In the early 1990s, I travelled to Cheam Village to pick up an antique computer game system. As I drove into the village centre, I happened to glance down “Park Road” and to my amazement, realized the road was still lit with these old lanterns. This ESLA and swan neck were the first I saw that day; and my girlfriend indulged me as I drove randomly around the backstreets to discover a large remaining installation.

front profile

The installation around Cheam Village was the last remaining bastion of the huge installation I remembered from my youth. Sutton Council were willing to help me, as they’d offered many brackets and columns to local residents who wanted to save their old lights. And the lanterns from Cheam Village were being removed, so it was with these remaining lanterns and brackets that my collection really started to grow.

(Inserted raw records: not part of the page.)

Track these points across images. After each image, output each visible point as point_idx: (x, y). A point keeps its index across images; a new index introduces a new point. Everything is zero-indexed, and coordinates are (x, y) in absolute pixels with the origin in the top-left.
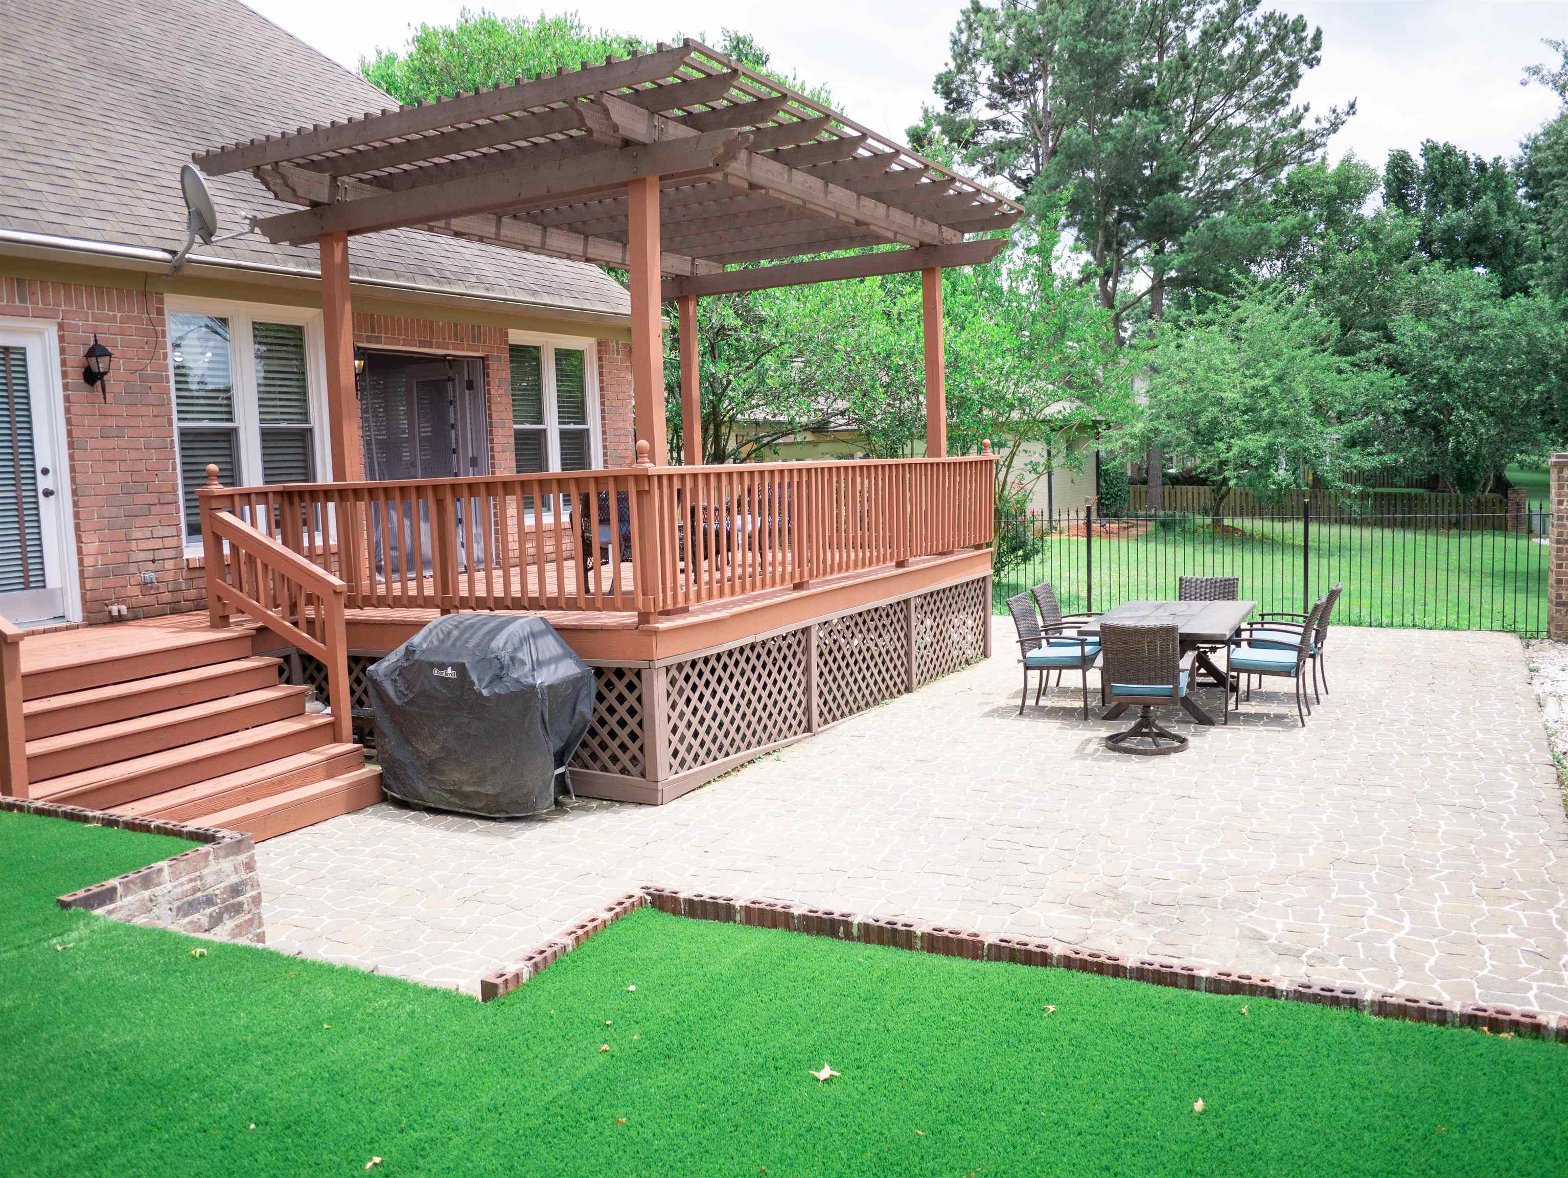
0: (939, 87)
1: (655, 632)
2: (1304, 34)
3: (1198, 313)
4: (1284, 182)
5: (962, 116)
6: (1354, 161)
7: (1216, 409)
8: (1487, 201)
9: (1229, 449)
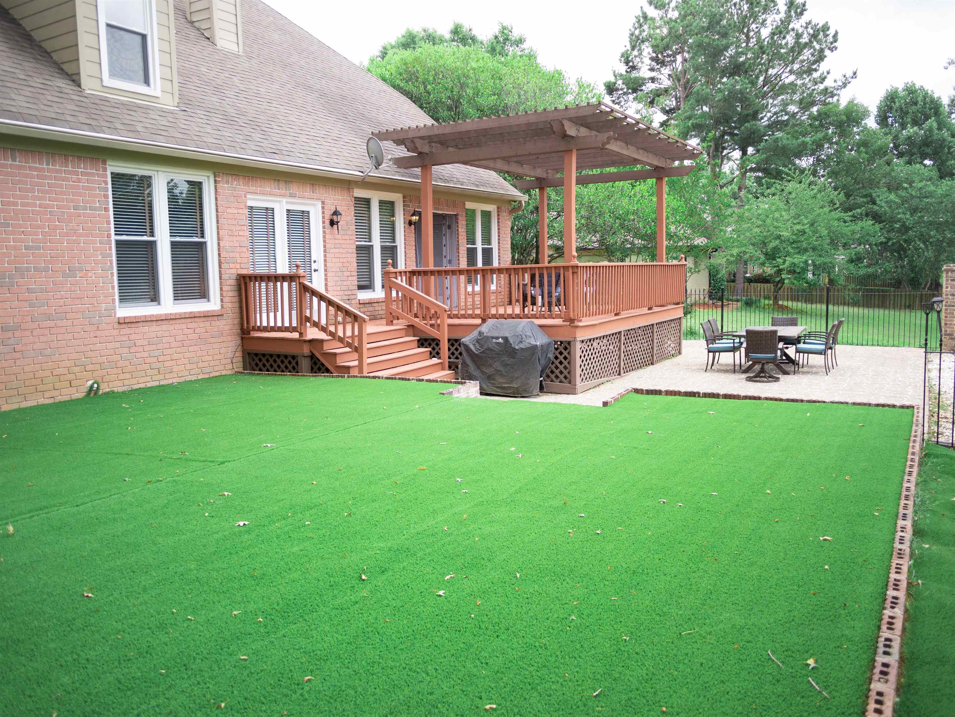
0: (623, 59)
1: (577, 327)
2: (828, 33)
3: (768, 188)
4: (816, 113)
5: (634, 74)
6: (855, 102)
7: (777, 242)
8: (932, 122)
9: (784, 263)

As I walked around, I finally fully appreciated the number of variations of ESLA Bi-Multi lanterns. Park Lane, a short road, had at least four different designs of 2-way and 3-way lanterns installed along its length. Mr. Gorey, the lighting engineer at the time, confirmed my suspicions, mentioning that even the 2-ways were slightly different. But as the Sutton ESLAs were an early installation, I wouldn’t discover that I’d accidentally picked up several different 2-way types until I’d learnt the trick of scraping the paint of the canopies to reveal the angular designations.

trailing profile

I got my hands on this Park Lane lantern in 1996. It was the first I saw that day, and I could positively identify it by its uncharacteristic BLEECO time-switch box. The lantern was in good condition, with the mirrors complete, although some of the silvering was becoming oxidized through age. Scrapping of the paint revealed it to be the common 165° variant; which was to be expected as it lit a straight section of road.


The maker, patent, angle and mounting instructions were scribed into the lantern’s canopy and couldn’t be seen until the original paint was removed. They can just be seen through the new paint above:

BRITISH PAT No 228294/25

ESLA REG No 73677 165°

A 2-way 165° lantern was the most popular Group "AL" produced. It was used to light straight sections of standard width road in a staggered formation.

pedestrian view

This ESLA was one of my earlist acquisitions and I simply stripped it and repainted it. It quickly went rusty. So I stripped it again, used rust inhibitor, added two coats of red-oxide and then repainted it. Of course, it had to be painted silver, the colours favoured by Sutton Council.


After decades of service, this shot shows just how superb the mirrors are on this ESLA, although the mirroring has failed in places. Note the usual configuration of 3 columns and 10 rows of facets.

I'm extremely pleased that I discovered this installation, and was able to save a small number of brackets and lanterns. I was doubly pleased as Cheam Village is a conservation area, and these lanterns and brackets were part of the original 1930s installation – so a small piece of the UK’s history has been saved. However, it is sad that conversation area stipulations don’t extent to the original street lighting – Cheam Village, an prime example of the expansion of 1930s London, is now lit with mock-Victorian gas lamps. Although I’m probably the only person who’d notice.

The lantern has been kept on its original Lucy large swan neck bracket.

ESLA Bi-Multi Group "AL" Two Way 165°: As Originally Purchased

An ever popular, and ever collectable, ESLA. The bulbholder has become unsoldered from the anti-vibration spring, which I've yet to fix, hence the tape holding it in place.

It's been painted silver, the colours used by Sutton Council as the lantern originally stood in Cheam.